-- Problem requirements --
Could you transcribe every record below exactly, leaving out the pictures?

-- Given records --
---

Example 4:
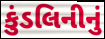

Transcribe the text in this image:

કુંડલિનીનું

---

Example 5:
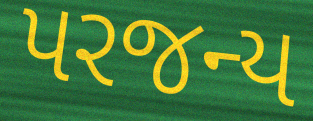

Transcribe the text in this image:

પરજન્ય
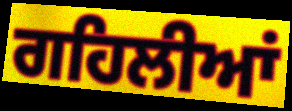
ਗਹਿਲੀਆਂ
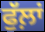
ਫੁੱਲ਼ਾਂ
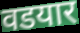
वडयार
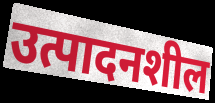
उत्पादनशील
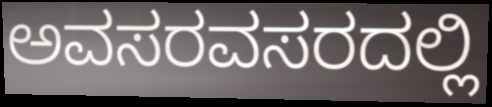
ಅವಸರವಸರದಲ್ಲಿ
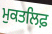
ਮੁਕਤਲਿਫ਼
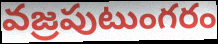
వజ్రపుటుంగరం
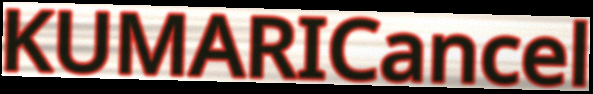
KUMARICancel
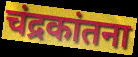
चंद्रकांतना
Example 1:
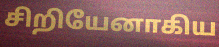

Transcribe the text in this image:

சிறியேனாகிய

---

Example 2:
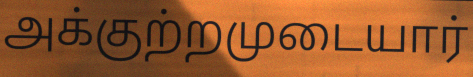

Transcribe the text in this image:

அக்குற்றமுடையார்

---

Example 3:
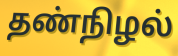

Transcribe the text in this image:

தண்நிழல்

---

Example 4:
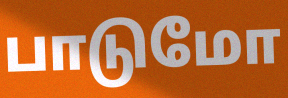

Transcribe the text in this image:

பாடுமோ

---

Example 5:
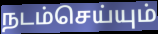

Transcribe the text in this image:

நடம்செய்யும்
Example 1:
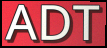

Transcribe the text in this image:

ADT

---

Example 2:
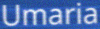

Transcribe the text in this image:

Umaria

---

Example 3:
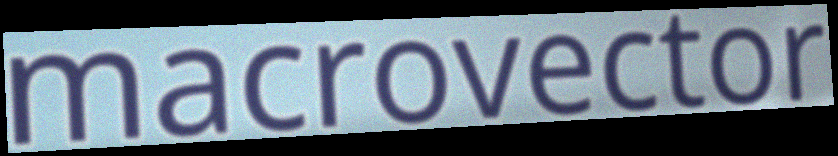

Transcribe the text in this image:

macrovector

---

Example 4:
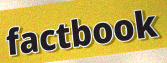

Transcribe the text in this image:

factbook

-- Expected answer --
---

Example 4:

Transcribe the text in this image:

કુંડલિનીનું

---

Example 5:

Transcribe the text in this image:

પરજન્ય
ਗਹਿਲੀਆਂ
ਫੁੱਲ਼ਾਂ
वडयार
उत्पादनशील
ಅವಸರವಸರದಲ್ಲಿ
ਮੁਕਤਲਿਫ਼
వజ్రపుటుంగరం
KUMARICancel
चंद्रकांतना
Example 1:

Transcribe the text in this image:

சிறியேனாகிய

---

Example 2:

Transcribe the text in this image:

அக்குற்றமுடையார்

---

Example 3:

Transcribe the text in this image:

தண்நிழல்

---

Example 4:

Transcribe the text in this image:

பாடுமோ

---

Example 5:

Transcribe the text in this image:

நடம்செய்யும்
Example 1:

Transcribe the text in this image:

ADT

---

Example 2:

Transcribe the text in this image:

Umaria

---

Example 3:

Transcribe the text in this image:

macrovector

---

Example 4:

Transcribe the text in this image:

factbook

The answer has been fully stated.